Mas certo, vamos ao que interessa. Quando eu comecei a ver aquelas coisas? Foi no caso... da freira do Carmo, é esse mesmo! Céus... foi o pior natal da minha vida. Você sabe, eu sou meio amargurado, não ligo pra esse negócio de religião nem essas viadagens de árvore e o velho barrigudo de vermelho... Só gostava mesmo da ceia e de tomar umas biritas até cair numa puta ressaca no dia seguinte. Era dia 25, eu já devia estar indo pro bar do Lindomar quando recebi a maldita ligação da minha chefe...
— Te liguei 5 vezes Roberto! Nem venha com desculpas, sei que tá por aí de bobeira. Não tem ninguém na DP e recebemos um chamado. Vai ter que ser contigo. Suicídio, uma freira no convento do Carmo.
— Quê?! Tá de sacanagem comigo Patricia? Porque não manda o abestalhado do Artur?
— Ele tá de licença médica, gênio. O que você anda fumando?
— Ah é mesmo... Mas porra, justo hoje? Já tinha comprado até uma vodka. Vou querer uma promoção depois dessa.
— Promoção o cacete, você chega todo dia cheirando a cachaça. Agora anda logo que a imprensa já já chega por lá.
...
Enfim, lá fui eu com meu celtinha numa baita má vontade e meio encucado. Afinal, achei que suicídio fosse coisa do capiroto. Uma freira não faria isso, faria? Ou talvez ela só estivesse muito infeliz, eu não conseguiria me imaginar fazendo voto de castidade. Com certeza também iria preferir morrer. Mas eu não tô tirando com a mortes dos outros não. Não sou esse tipo de cara, na verdade essas coisas me assustam, nunca me acostumei 100%. Acho que sou desse jeito porque senão ficaria louco ou morria de vez também.
Já vi de pertinho o que essa tal de depressão faz com as pessoas, doutor. É horrível, ninguém devia subestimar isso. Mas continuando...
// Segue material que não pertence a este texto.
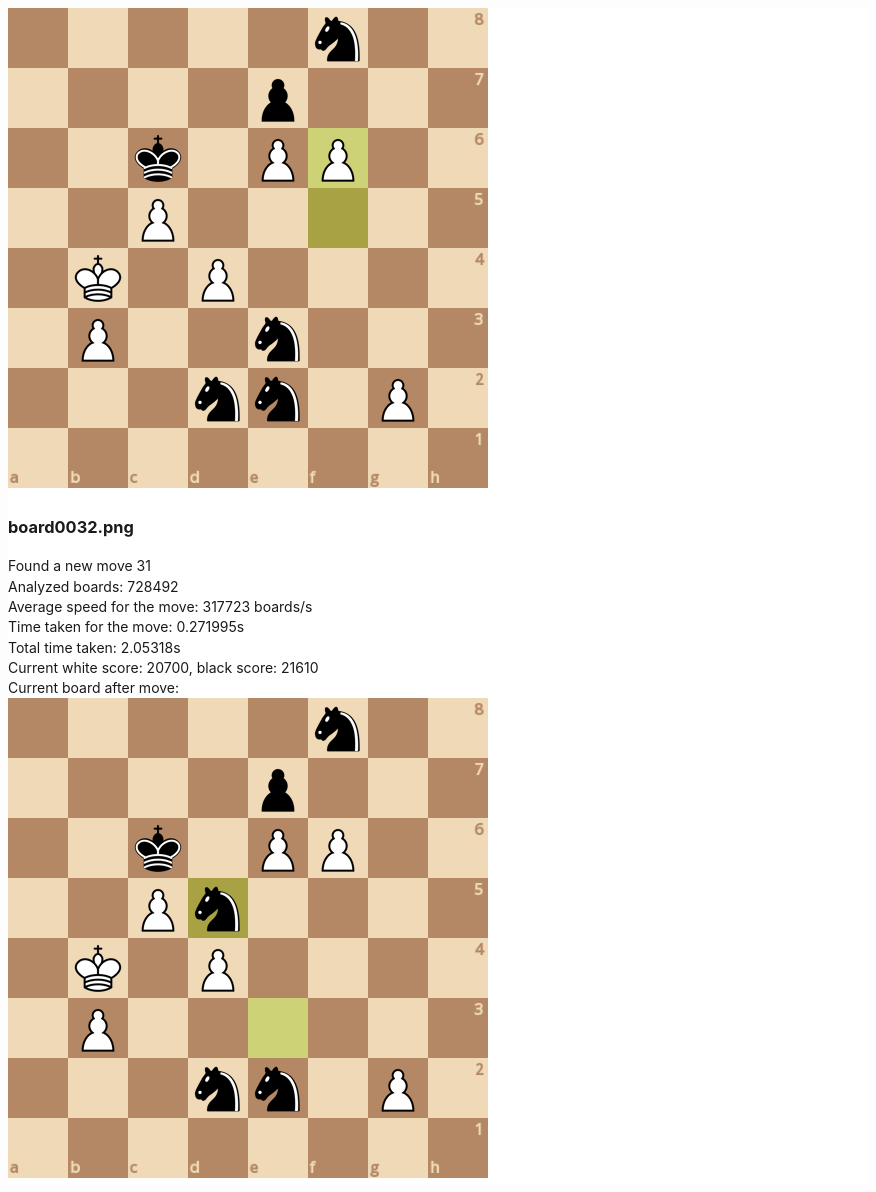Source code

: ![board0031.png](images/board0031.png)

### board0032.png

Found a new move 31\
Analyzed boards: 728492\
Average speed for the move: 317723 boards/s\
Time taken for the move: 0.271995s\
Total time taken: 2.05318s\
Current white score: 20700, black score: 21610\
Current board after move:\
![board0032.png](images/board0032.png)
Eu não sei se Deus me odeia, mas suspeito que sim. Neste caso a recíproca é verdadeira, porque toda vez que eu entro nessas igrejas antigas, quando vejo os santos me olhando... Sinto um calafrio terrível!Que coisa ridícula, quem já se viu um marmanjo desse com medo de estátuas... Mas enfim, quando cheguei lá, já havia uma aglomeração de curiosos e jornalistas papa desgraça.
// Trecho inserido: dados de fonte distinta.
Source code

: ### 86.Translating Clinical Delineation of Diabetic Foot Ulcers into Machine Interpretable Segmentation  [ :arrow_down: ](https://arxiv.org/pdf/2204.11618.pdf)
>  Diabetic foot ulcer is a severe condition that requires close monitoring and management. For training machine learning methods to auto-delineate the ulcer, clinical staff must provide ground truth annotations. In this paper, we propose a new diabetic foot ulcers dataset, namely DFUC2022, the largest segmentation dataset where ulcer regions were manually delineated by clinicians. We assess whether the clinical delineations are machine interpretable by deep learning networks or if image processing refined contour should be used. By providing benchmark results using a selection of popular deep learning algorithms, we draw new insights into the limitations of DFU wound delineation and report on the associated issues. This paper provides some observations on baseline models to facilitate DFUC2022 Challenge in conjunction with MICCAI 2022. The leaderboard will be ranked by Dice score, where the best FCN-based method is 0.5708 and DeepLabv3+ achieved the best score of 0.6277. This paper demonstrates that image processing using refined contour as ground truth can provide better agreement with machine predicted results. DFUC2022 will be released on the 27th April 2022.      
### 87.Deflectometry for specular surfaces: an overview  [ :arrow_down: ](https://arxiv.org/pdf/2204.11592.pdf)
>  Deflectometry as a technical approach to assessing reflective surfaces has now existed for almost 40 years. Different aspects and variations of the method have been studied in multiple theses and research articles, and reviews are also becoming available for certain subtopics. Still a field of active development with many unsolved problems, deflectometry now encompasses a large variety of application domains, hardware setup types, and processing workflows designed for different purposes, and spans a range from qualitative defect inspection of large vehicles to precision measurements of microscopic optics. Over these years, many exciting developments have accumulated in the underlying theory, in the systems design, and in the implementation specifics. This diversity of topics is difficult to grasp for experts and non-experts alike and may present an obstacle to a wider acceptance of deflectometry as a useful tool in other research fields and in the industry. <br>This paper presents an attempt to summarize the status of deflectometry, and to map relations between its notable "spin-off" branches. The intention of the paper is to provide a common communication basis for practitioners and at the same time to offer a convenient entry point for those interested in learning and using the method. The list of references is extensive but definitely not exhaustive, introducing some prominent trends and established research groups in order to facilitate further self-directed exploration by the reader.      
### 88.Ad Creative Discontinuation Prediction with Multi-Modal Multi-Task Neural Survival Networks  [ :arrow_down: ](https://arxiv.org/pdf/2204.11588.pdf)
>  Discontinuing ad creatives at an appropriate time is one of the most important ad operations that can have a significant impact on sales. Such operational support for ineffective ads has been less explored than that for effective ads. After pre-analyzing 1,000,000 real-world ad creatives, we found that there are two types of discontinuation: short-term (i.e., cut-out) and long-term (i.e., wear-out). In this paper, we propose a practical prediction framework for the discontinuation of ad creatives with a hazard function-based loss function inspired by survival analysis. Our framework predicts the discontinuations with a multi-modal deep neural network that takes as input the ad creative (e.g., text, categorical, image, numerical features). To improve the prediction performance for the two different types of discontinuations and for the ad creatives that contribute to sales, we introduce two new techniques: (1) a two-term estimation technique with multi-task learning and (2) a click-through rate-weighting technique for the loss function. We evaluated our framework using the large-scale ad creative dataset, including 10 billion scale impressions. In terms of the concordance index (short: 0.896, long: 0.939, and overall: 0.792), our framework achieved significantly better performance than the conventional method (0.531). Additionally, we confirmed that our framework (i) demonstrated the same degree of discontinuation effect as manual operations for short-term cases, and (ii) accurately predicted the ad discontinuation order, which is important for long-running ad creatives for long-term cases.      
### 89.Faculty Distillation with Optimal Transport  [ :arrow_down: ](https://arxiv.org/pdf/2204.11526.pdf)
A princípio, era um enforcamento. Ela jazia no quarto, pendurada sobre a grade da janela enquanto a área era isolada e os peritos vasculhavam o cômodo perfeitamente bem organizado e limpo, exceto o corpo, não havia nada fora de seu lugar. Coletei alguns depoimentos das outras feiras. O de sempre, quando a encontraram, se viram algo de estranho, se alguém entrou no quarto... Todas as evidências diziam que ela havia tirado a própria vida. Mas com o tempo na polícia eu desenvolvi uma espécie de intuição, que quando algo estava errado, eu sabia. Quando a merda fedia eu podia sentir. E aquilo doutor, aquilo fedia.
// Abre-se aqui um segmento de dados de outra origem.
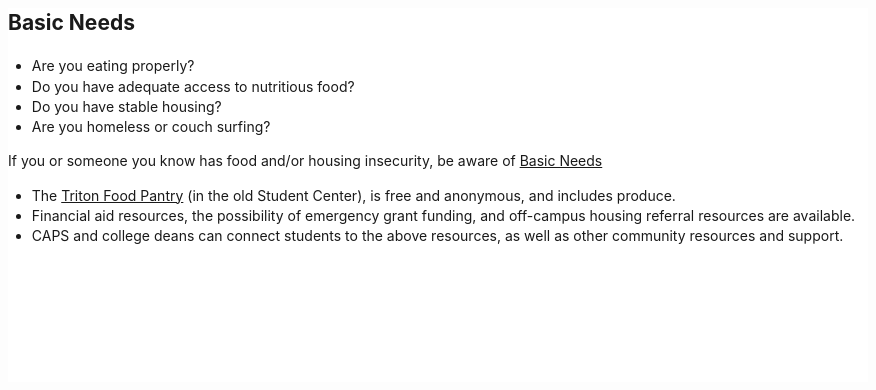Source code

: ## Basic Needs

- Are you eating properly?
- Do you have adequate access to nutritious food?
- Do you have stable housing?
- Are you homeless or couch surfing?

If you or someone you know has food and/or housing insecurity, 
be aware of [Basic Needs](http://basicneeds.ucsd.edu)

- The [Triton Food Pantry](https://www.facebook.com/tritonfoodpantry/) (in the old Student Center), is free and anonymous, and includes produce. 
- Financial aid resources, the possibility of emergency grant funding, and off-campus housing referral resources are available.
- CAPS and college deans can connect students to the above resources, as well as other community resources and support.  


<br>
<br>
<br>
<br>
<br>
<br>

[groups]: https://forms.gle/G8eD7G9ADWcvjwKb8
[clickers]: https://forms.gle/YHQCpmTnnRYXtnp18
Me demorei mais um pouco no quarto, passei os olhos na estante de livros religiosos e peguei discretamente a Bíblia embaixo do travesseiro.
Dei uma palavra ou duas com a imprensa enquanto o corpo seguia pro IML. Ver os pais chorando a perda era de partir o coração. Pra mim era a pior coisa desse trabalho, a vítima se vai mas os que ficam sofrerem a perda pra sempre. Tem coisas que não deveriam ser desenterradas, meu pai dizia: ver, ouvir e calar. Mas eu era teimoso como uma mula, e se a voz na minha cabeça dizia pra ir mais fundo nesse caso, com certeza eu iria, mesmo que tivesse mexendo num vespeiro maldito.